Agent Architecture Fundamentals

Executive Summary

Agentic AI systems are LLM-powered architectures in which the model autonomously decides what actions to take, executes those actions through tools, observes the results, and continues reasoning until a goal is achieved. This chapter establishes the architectural foundations — the agent loop, tool calling mechanics, planning patterns, and the ReAct framework — that every subsequent chapter in this section builds upon. It is required reading before any framework-specific chapter (LangGraph, CrewAI, MCP). AI architects, senior engineers, and engineering leaders responsible for production agentic systems should read this chapter in full.

Learning Objectives

  • Explain what distinguishes an agent from a chain or a standard LLM API call
  • Describe the ReAct loop and why it is the dominant agent pattern
  • Identify when agents are and are not the right architectural choice
  • Explain how tool calling works at the API level for major LLM providers
  • Evaluate planning strategies and their trade-offs for enterprise workflows

Business Problem

Enterprises need AI systems that can complete multi-step, goal-directed workflows — not just answer a single question. Consider a prior authorization workflow: the AI must retrieve the patient's clinical history, look up the relevant payer policy, evaluate clinical criteria against that policy, identify missing documentation, draft a determination letter, and route it for physician review. This cannot be expressed as a single prompt. It requires sequential decision-making, tool invocation, and state persistence across multiple steps.
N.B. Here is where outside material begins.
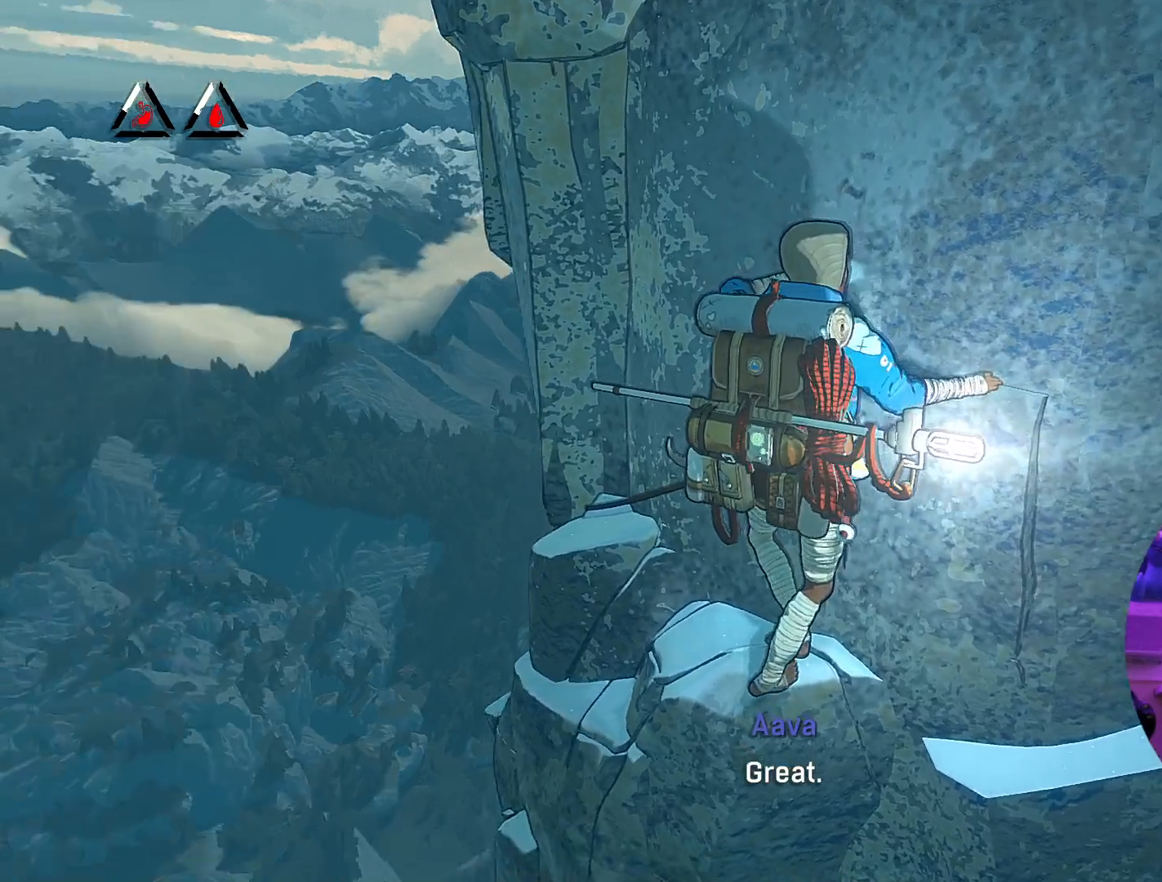
{"buttons": [], "left_stick": "center", "right_stick": "center", "events": [[117, "right_stick", "down-left"], [317, "right_stick", "down"], [467, "right_stick", "center"]]}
Traditional LLM deployments (RAG pipelines, single-turn Q&A) cannot complete these workflows autonomously. Human operators must bridge the gaps between steps, which is precisely the labor cost that agentic systems eliminate.
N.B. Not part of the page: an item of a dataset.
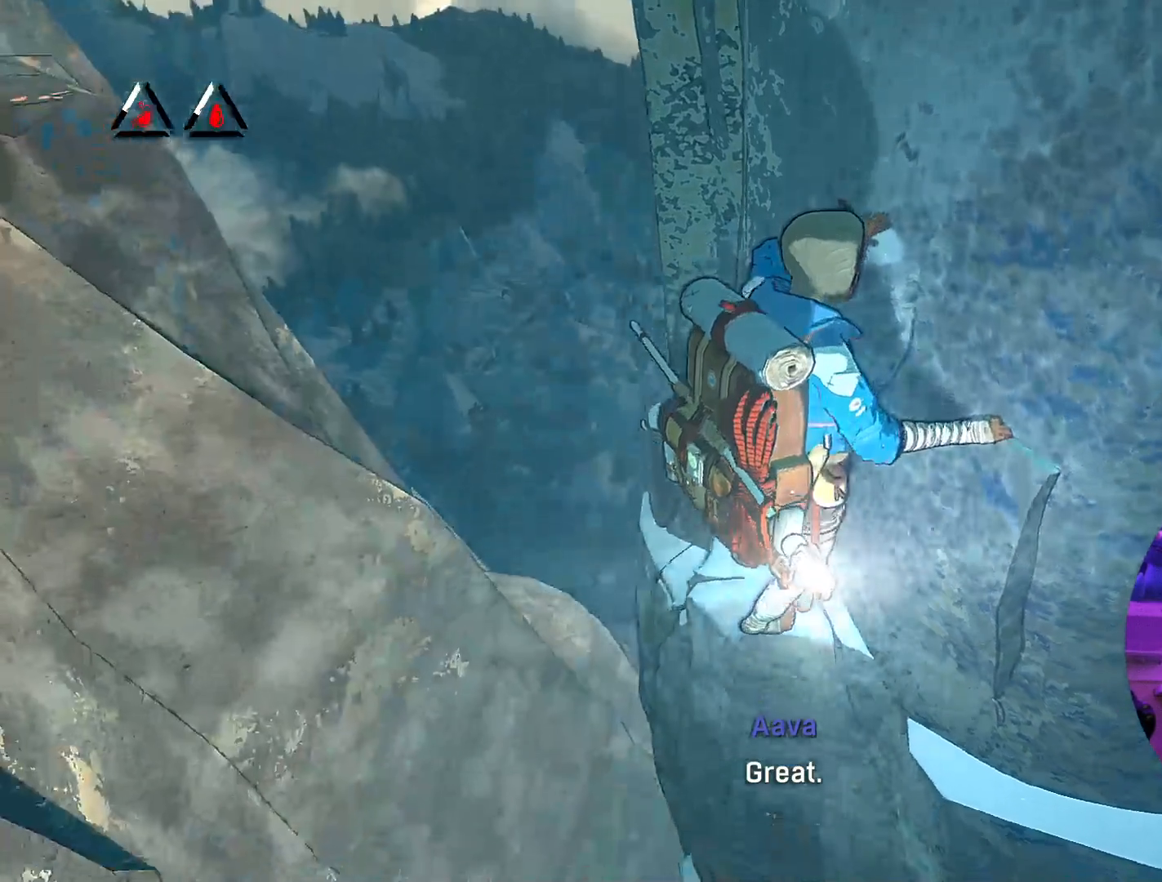
{"buttons": [], "left_stick": "center", "right_stick": "left", "events": [[117, "right_stick", "left"]]}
Why This Technology Exists

The earliest practical pattern for autonomous LLM behavior was chain-of-thought prompting (Wei et al., 2022) — instructing the model to reason step by step before answering. This improved reasoning quality but still produced a single output; the model could not take external actions.

The breakthrough was tool calling (function calling): the ability for an LLM to output a structured request for an external function, receive the result, and continue reasoning. OpenAI introduced function calling in June 2023. Anthropic introduced tool use in their API in 2023. Once tool calling was reliable, the agent loop became architecturally practical.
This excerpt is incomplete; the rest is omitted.